The black colour of the water is due to the large concentration of tannins and antioxidants released by the leaves.
Indian almond leaves also create a natural environment for the betta fish that helps alleviate stress levels.
Here’s my definitive guide on Indian almond leaves for bettas.
Decrease lighting in your betta tanks
Decreasing lighting in the tank is a helpful way to manage things if you’re sure that the tail and fin biting condition in your betta fish is due to stress.
When you reduce the lighting level in the tank, it mimics their natural environment and your betta fish will feel safer in dark environments.
Betta fish love to hide and enjoy living in darker environments, which is easily achievable by decreasing the light.
In fact, I recommend keeping the lights off if your betta fish are feeling stressed.
Combine this with Indian almond leaves, it creates a dark environment for your bettas and it reduces stress significantly.

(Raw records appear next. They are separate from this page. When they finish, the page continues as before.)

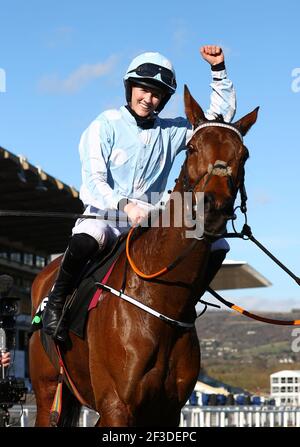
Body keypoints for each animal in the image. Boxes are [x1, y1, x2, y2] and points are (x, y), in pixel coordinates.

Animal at [28, 86, 258, 428]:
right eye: (191, 149)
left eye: (243, 155)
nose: (213, 207)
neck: (160, 301)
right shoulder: (116, 405)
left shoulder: (168, 410)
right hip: (46, 393)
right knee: (86, 240)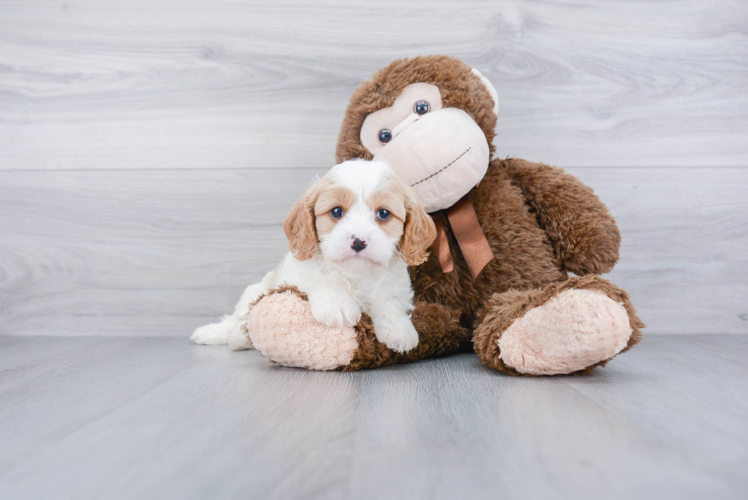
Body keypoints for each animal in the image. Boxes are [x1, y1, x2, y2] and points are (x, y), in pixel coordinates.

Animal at [191, 159, 438, 352]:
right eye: (336, 211)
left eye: (384, 214)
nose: (358, 241)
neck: (354, 275)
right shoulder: (296, 274)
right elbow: (319, 279)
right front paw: (337, 304)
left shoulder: (395, 287)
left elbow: (389, 302)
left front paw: (399, 329)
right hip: (254, 292)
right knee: (238, 318)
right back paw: (224, 334)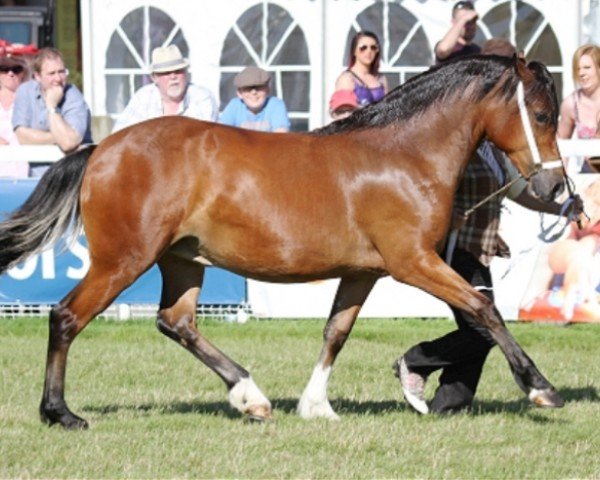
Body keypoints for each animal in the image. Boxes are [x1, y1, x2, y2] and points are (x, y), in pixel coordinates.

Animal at [2, 55, 568, 428]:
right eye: (542, 115)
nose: (556, 188)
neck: (404, 156)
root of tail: (101, 149)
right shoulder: (412, 261)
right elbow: (483, 309)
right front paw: (541, 388)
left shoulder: (363, 271)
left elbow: (336, 332)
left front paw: (316, 406)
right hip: (123, 259)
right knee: (67, 317)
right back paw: (60, 413)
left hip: (182, 260)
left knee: (176, 322)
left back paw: (250, 397)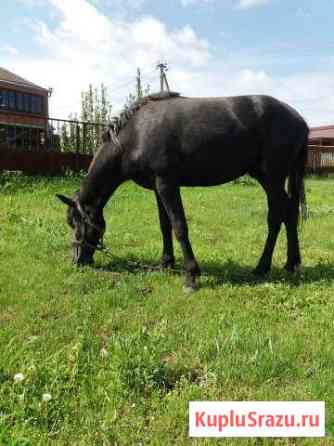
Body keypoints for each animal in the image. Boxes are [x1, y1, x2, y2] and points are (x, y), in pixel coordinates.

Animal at [56, 93, 308, 290]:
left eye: (77, 222)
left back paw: (262, 267)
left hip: (272, 178)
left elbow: (179, 227)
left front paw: (191, 275)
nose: (77, 260)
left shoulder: (167, 184)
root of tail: (299, 119)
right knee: (289, 213)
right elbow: (164, 225)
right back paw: (291, 263)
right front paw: (166, 263)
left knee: (276, 217)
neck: (136, 134)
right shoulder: (157, 187)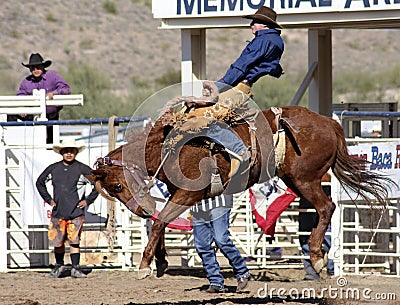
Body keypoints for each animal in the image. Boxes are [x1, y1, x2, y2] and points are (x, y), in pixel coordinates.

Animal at [88, 105, 394, 278]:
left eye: (117, 186)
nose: (138, 209)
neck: (167, 147)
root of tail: (329, 122)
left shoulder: (187, 194)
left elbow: (160, 221)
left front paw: (144, 266)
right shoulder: (180, 194)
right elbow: (159, 223)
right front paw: (160, 261)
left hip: (305, 178)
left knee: (327, 207)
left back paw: (318, 259)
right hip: (297, 179)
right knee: (324, 208)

Here’s my guide to lighting for betta tanks.
Consider adding tank mates for your Betta fish.
If your betta fish are biting their tail and fins due to boredom, adding a mate in the tank can provide them with company and entertainment.
There are various types of livestock you can choose as mates for your betta fish, such as shrimp and snails, though shrimps might end up as snacks.

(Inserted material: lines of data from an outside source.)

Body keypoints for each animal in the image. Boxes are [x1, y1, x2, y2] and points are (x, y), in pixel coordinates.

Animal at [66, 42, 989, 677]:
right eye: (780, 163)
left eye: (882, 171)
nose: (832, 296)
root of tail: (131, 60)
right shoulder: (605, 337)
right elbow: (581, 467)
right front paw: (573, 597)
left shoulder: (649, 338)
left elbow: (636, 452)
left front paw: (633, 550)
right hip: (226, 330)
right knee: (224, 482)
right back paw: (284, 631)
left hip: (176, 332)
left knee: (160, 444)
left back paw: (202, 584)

You can also consider corydoras or loaches for this purpose too.
If you have a large enough tank, you can consider adding non-nippy tetras or danios too.
When your betta fish have tank mates that they get along with, they won’t get bored or try to bite their tail and fins.
Flare your bettas frequently
If you think that it’s excessive aggression that is making your betta fish bite their tail and fins, showing them their own reflection could be helpful.
I recommend putting a mirror to the side of your aquarium for 20 minutes every few days to let your bettas’ aggression out.
However, you shouldn’t use mirrors for a long time as they can cause restlessness among your betta fish.
Add decorations to the tank
Having enough decorations in your aquarium provides entertainment for your betta fish.
Decorations offer hiding and swimming places for your betta fish and help relieve their boredom.
You can use tall plants, rocks, and anything decorative to make your betta happy.
Feed live food
Many blogs don’t really talk about this enough, but live foods such as daphnia, tubifex worms, and bloodworms help improve your bettas’ immune system.
Live food also swims around the tank and provides some form of activity for your bettas.
If you’re feeding worms, they might end up in your substrate and occasionally appear for your bettas to hunt.
Although betta tail and fin biting is not as treatable as other betta diseases, you can take several steps to prevent it and promote the regrowth of your betta’s fins and tail.
You may notice some new growth after a few days, but the complete regrowth can take a few days to a few months.
It is likely that the newly grown fins will not look like the old fins, but they will perform as intended as long as they are kept clean and free from bacteria.
Be sure your betta fish aren’t stressed or bored to prevent tail and fin biting conditions.
Remember, seeing your betta fish biting their tail and fins is the biggest sign you can observe, so always observe your bettas’ behaviour.
I hope this article has provided you with helpful information regarding tail and fin biting and how to prevent it in betta fish.